私は、大学時代に、選挙の投票行動(R=reward)について、ひとつの式を習いました。
R=P×B-C+D
Pというのは、自分の投票行動が選挙結果に影響を与える確率(possibility)についての、ある有権者による主観的予測とのことです。なんと、その確率は、客観的には限りなくゼロだといいます。
次に、Bというのは、ある有権者にとっての政党間(候補者間)の期待効用差(benefit)だそうです。
要するにP×Bで、投票行動によって得られる効用が出ます。Pが限りなくゼロに近い場合には、いくらBを掛け合わせたところで、その結果は限りなくゼロに近いのです。
Cは、投票参加にかかる労力や費用(cost)です。これは、単に「投票所が遠くて時間がかかる」ということだけではなくて、「各党の政策の違いを調べて期待効用差を判断するには労力がかかる」、「投票のために他にしたかったことをする時間を割く必要がある(機会費用)」というのも入るそうです。
そして、投票行動によって得られる効用から、それに要するコストを引くと、たいていはマイナスになります。
つまり、選挙に行くのは不合理な行為になってしまうのです。
そこで、登場するのが、Dです。
Dというのは、投票に参加すること自体が長期的にはデモクラシーの体制維持に寄与するという信念の強さ(democratic value)、あるいは投票しなければならないという義務感(duty)のことを指しています。
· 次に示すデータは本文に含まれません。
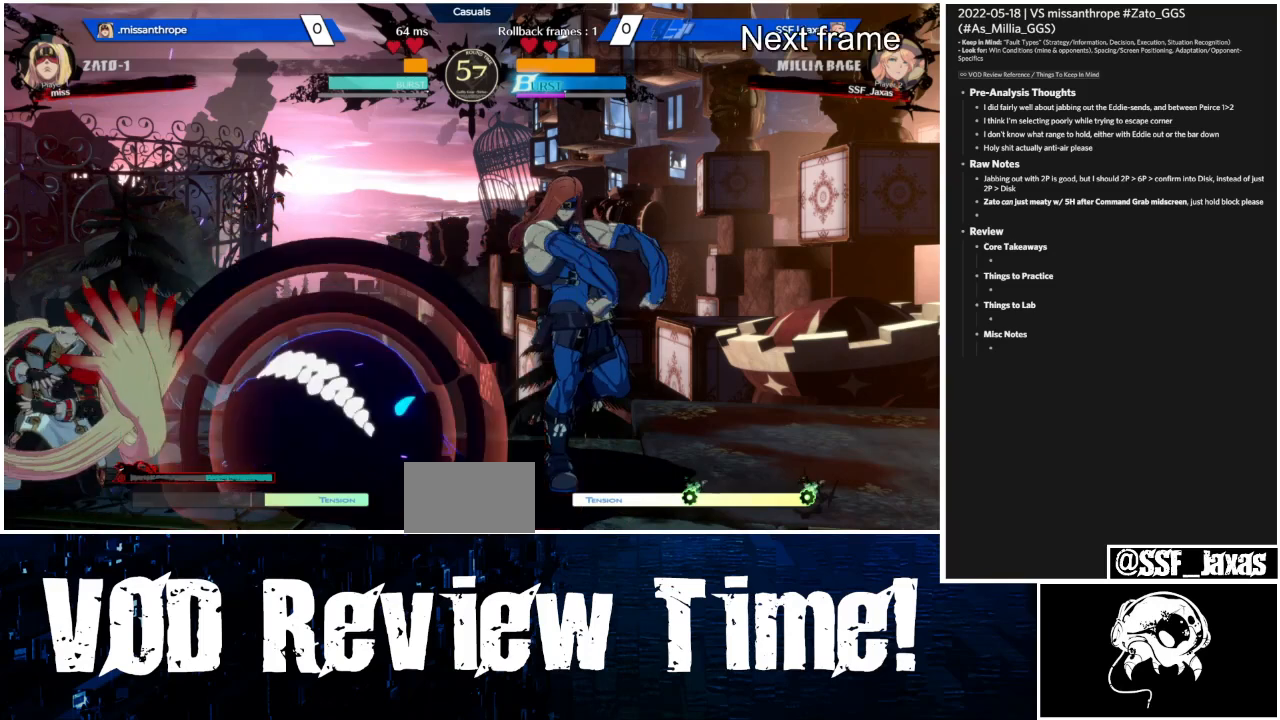
{"buttons": [], "events": [[333, "DPAD_DOWN", "up"], [333, "DPAD_LEFT", "up"]]}
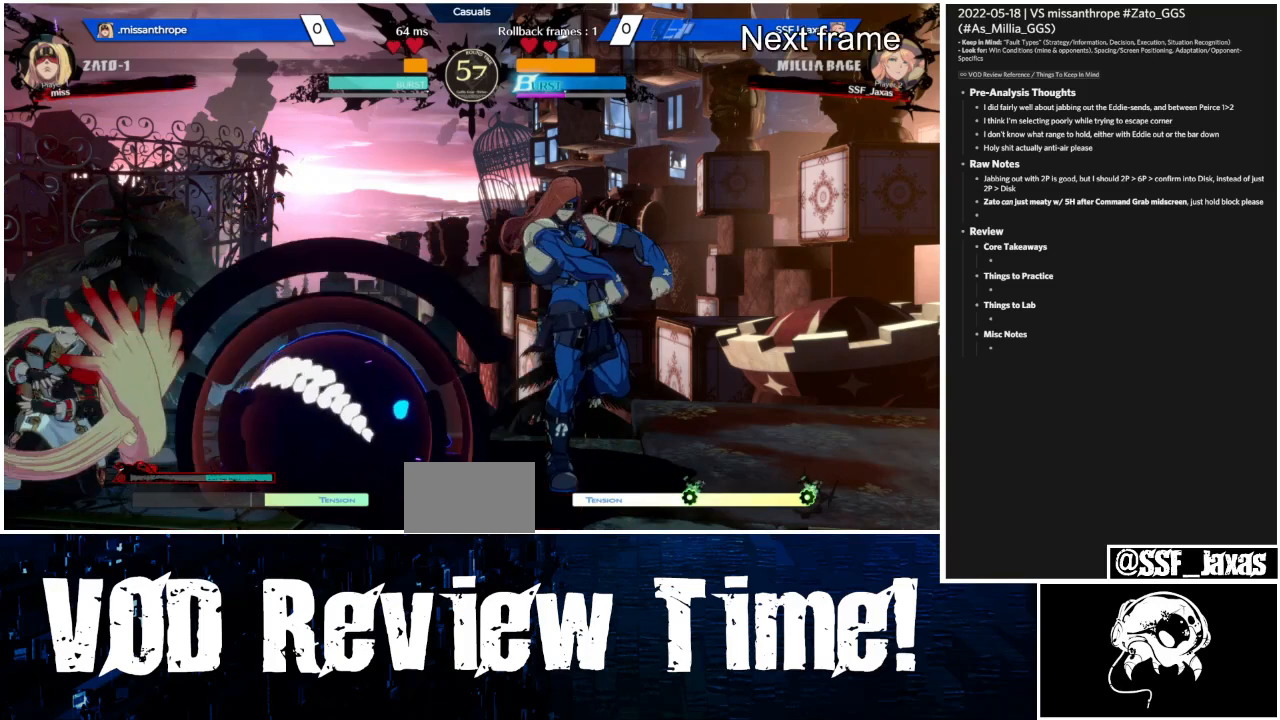
{"buttons": [], "events": []}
より具体的には、投票をすることにより有権者としての義務を果たしたとの満足感、あるいは、政治体制への忠誠を果たした満足感などとのことです。
私の理解だと、このDというのは、自分は自分で決めたルールを守り続けて来たという信念にかかわる指標です。
選挙に毎回行く人は、どんなことがあっても躍起になって選挙に行きます。うちの母も、選挙の日が旅行に重なったりすると、期日前投票をしなくては、と大騒ぎします。挙げ句の果てに、「入れたい候補者がいないから白紙票を投じてきたの。これは、いまの政治に対する抗議の1票なのよ!」というのです。
私の母ではないですが、努力を続けるには、自分に課したルールを守り続けることが大切です。そして、守り続けることによって、そのルールは自分のなかで、どんどん固い決まりになります。結果的に破ることができなくなります。逆にいえば、一度破ってしまったルールは、なし崩しで守れなくなるのです。